The researchers also substituted xCas9 into the third-generation base editor (BE3) developed by Liu, and found it resulted in "substantially improved" base editing over SpCas9. In fact, they noted, using xCas9–BE3 could, in principle, increase the percentage of 4,422 pathogenic SNPs in the ClinVar database that could be targeted by C-G to T-A base editing from 26 percent to 73 percent, when compared to SpCas9–BE3 editing. Likewise, xCas9–adenine base editing increases the fraction of 14,969 pathogenic ClinVar SNPs that could be targeted by A-T to G-C base editing from 28 percent to 71 percent.

And importantly, the team did not find that xCas9 increased off-target activity. Indeed, experiments showed that despite its broadened PAM compatibility, xCas9 has substantially lower genome-wide off-target activity at NGG PAM sites than SpCas9, as well as minimal off-target activity at non-NGG PAM site, the researchers noted.

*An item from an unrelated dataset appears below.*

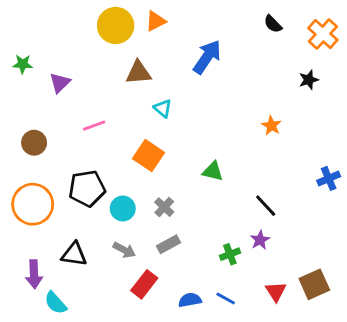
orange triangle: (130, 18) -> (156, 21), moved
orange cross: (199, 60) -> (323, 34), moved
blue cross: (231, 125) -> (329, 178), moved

"These results, together with the success of multiple independent efforts to create high-fidelity Cas9 variants, suggest that the DNA promiscuity of wild-type Cas9, which likely evolved to impede viral evasion, can readily be overcome by protein engineering or evolution," the authors wrote. "That xCas9 exhibits much higher DNA specificity than SpCas9 even though it was not explicitly selected for this property suggests that the off-target activity of wild-type SpCas9 may lie at a narrow fitness peak suitable for defending the much smaller bacterial genome but not optimal for genome editing in mammalian cells. These observations are therefore consistent with a model in which native SpCas9 is poised to become more specific, rather than less specific, upon mutation."